An individual "suspect" file is typically viewed manually in an editor (usually one that has clj-kondo support enabled) and examined for "issues".

In practice, testing the grammar against appropriate Clojure source from Clojars has been the most useful in finding issues with the grammar. The lack of a specification for Clojure increased the difficulty of creating an appropriate grammar, but having a large sample of code to test against helped to mitigate this a bit. On more than one occasion some version of the grammar failed to parse some legitimate Clojure source and subsequent investigation revealed that the grammar had not accounted for an uncommom and/or unanticipated usage.

But...

This method has a significant weakness as there could be cases where tree-sitter would parse successfully but the result could be inappropriate. For example, if the grammar definition was faulty, something which should be parsed as a symbol might end up parsed as a number with no error reported.

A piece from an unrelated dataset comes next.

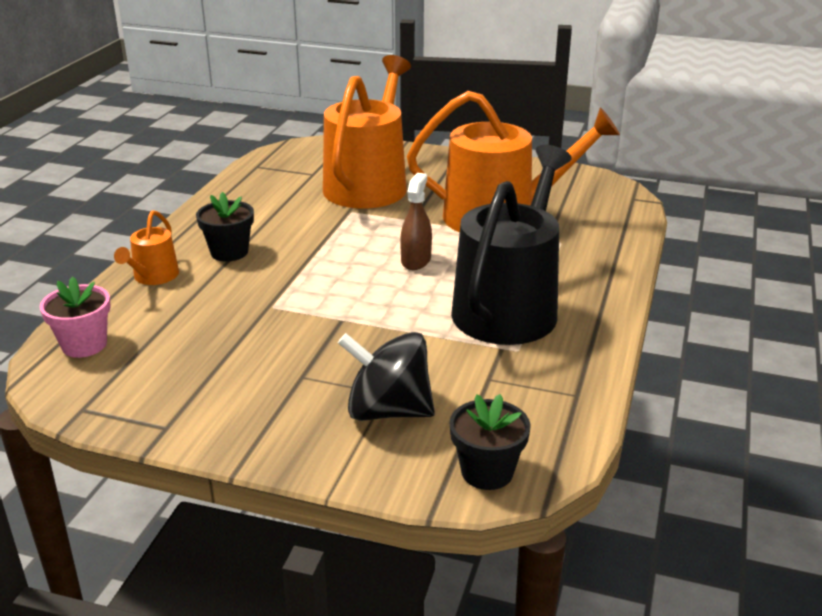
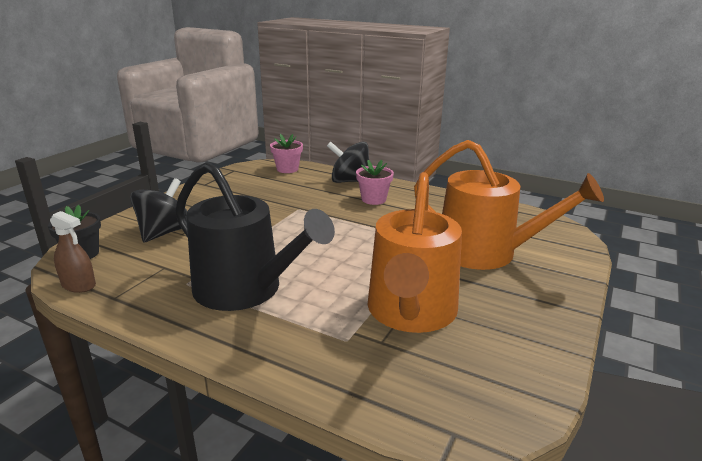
camera: 100 degrees right, 5 degrees down
orange watering can [114,210,179,285] -> black spinning top [327,141,369,183]
black flower pot [196,192,254,261] -> pink flower pot [356,160,394,205]
brown spray bottle [400,173,432,270] -> brown spray bottle moved to [50,211,96,293]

To partially address this issue, generative / property-based testing was attempted.

Generative testing via Hypothesis

Initially, some effort was made to use test.check. However, an outstanding issue with test.check (aka TCHECK-112) seemed very likely to be relevant for the types of tests being considered. Also, the approach used libpython-clj to call tree-sitter via Python bindings for tree-sitter. Although invoking tree-sitter via Python worked, it was awkward to connect this with test.check. For the above reasons, the test.check + libpython-clj approach (neat as it was) was abandoned.

Interestingly, Python's Hypothesis doesn't suffer from test.check's "long-standing Hard Problem" so that was given a try. prop-test-ts-clj and hypothesis-grammar-clojure are the resulting bits.

At least one issue was discovered and it also turned out that parcera was affected.

The code was also adapted a bit to test Calva. Some issues were discovered and reported upstream.

But...

A drawback of this approach is that details of the tree-sitter-clojure grammar became embedded in the tests. One consequence is that if tree-sitter-clojure's grammar changes, then the tests may need to be updated to reflect changes in the grammar (if there is an intent to continue to use them).

Summary

tree-sitter-clojure has been tested in a variety ways attempting to address various real-world constraints (e.g. lack of a language specification, limitations of tree-sitter's approach for a language with extensible syntax, etc.). AFAICT, for what it sets out to do, it seems to work pretty well so far.